BRANO:

Il ricordo deve scuotere le coscienze
Dicono che i luoghi abbiano una memoria. Una sorta di anima, in cui sono custoditi i ricordi di chi una volta li ha popolati. Viene da chiedersi, allora, che tipo di anima abbiano quei luoghi che conservano il ricordo di eventi terrificanti: luoghi come Auschwitz.
Chi ha visitato il memoriale-museo di Auschwitz racconta di posti in cui il tempo si è fermato, manifesta la volontà di mantenere un ricordo imperituro di uno dei momenti più tragici e funesti della storia umana (oltre un milione e centomila persone persero la vita nell’immenso lager di Birkenau, Auschwitz II). Perché la storia insegna; perché essi possano fungere da monito alle generazioni future; perché possano testimoniare, raccontare dell’insana frenesia che ha generato la volontà di annientare un’identità etnica.
C’è silenzio ad Auschwitz, un silenzio terribilmente rumoroso; c’è il vuoto, un vuoto lasciato che coloro che una volta erano e non sono più, a causa di un insensato tentativo di cancellarne per sempre la presenza, ma che hanno lasciato impronte indelebili del loro passaggio. E poi l’odore. L’olfatto è il nostro senso più potente, direttamente collegato alla sede della memoria e immediatamente collegato alle nostre emozioni. L’odore che si respira in quelle “fabbriche della morte” non può essere rapportato a null’altro: è indimenticabile; è impregnato di lutto, di dolore, di angosciosa separazione, della fine di ogni speranza, ma anche della perdita di ogni valore, perfino di quella tanto decantata compassione umana che si è tramutata nella crudeltà più bruta. Vittime di un odio cieco quanto infondato, i deportati furono uccisi nei forni crematori, nei “roghi” – fosse ardenti giorno e notte, usate per l’eccedenza di vittime che non si riusciva a smaltire, nonostante le pur notevoli capacità distruttive dei campi di sterminio – e nelle camere a gas, o morirono di stenti e criminosi esperimenti medici. Il 3 settembre 1941 venne sperimentato per la prima volta il gas Zyklon B, normalmente impiegato come antiparassitario, poi adoperato su vasta scala per il genocidio ebraico.

DATI ARCHIVIATI:
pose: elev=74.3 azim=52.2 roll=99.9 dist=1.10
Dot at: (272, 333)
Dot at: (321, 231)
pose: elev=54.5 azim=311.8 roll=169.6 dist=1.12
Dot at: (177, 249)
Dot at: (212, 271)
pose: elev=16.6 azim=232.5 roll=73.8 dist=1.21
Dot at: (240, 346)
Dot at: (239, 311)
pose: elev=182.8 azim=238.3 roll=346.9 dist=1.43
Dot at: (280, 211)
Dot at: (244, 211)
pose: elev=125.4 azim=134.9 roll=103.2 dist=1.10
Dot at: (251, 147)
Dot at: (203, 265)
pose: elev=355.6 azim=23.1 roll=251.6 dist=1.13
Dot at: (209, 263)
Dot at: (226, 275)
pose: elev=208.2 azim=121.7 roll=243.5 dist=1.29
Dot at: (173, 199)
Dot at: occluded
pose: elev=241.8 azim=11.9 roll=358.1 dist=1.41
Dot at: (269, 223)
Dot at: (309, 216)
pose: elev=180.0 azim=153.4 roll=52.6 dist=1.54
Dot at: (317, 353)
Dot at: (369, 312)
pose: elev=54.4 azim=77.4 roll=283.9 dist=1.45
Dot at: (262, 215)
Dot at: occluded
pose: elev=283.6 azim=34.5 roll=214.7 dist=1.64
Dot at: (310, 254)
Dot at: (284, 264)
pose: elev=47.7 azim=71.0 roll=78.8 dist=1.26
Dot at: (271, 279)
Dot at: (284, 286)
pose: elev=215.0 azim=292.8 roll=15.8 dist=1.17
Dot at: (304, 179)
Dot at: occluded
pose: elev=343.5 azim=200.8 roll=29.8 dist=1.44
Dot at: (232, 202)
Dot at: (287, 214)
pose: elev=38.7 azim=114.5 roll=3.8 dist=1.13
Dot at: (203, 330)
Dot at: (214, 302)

CONSEGNE:
a: Stabilisci se le affermazioni (i), (ii) e (iii) concordano con il brano su Auschwitz, rispondendo sì o no e citando alla lettera le parole del brano che lo decidono. (i) Nel lager di Birkenau persero la vita oltre un milione e centomila persone. (ii) Il gas Zyklon B fu sperimentato per la prima volta nel 1942. (iii) Secondo il brano, la vista è il nostro senso più potente.
b: Prosegui il brano su Auschwitz partendo dopo la sua ultima frase.

RISPOSTE:
a:
(i) Sì: «oltre un milione e centomila persone persero la vita nell’immenso lager di Birkenau, Auschwitz II».
(ii) No: «Il 3 settembre 1941 venne sperimentato per la prima volta il gas Zyklon B».
(iii) No: «L’olfatto è il nostro senso più potente».

b:
Ogni anno, in occasione del 27 gennaio, la memoria collettiva torna ad affacciarsi su questi agghiaccianti documenti storici. Nulla può il dolore, lo sdegno, la rabbia contro quelle nefandezze, contro un’insensatezza che nessuno riuscì a impedire e che mai alcuno potrà cancellare. Ma resta, più forte della morte, il ricordo a scuotere per sempre la coscienza.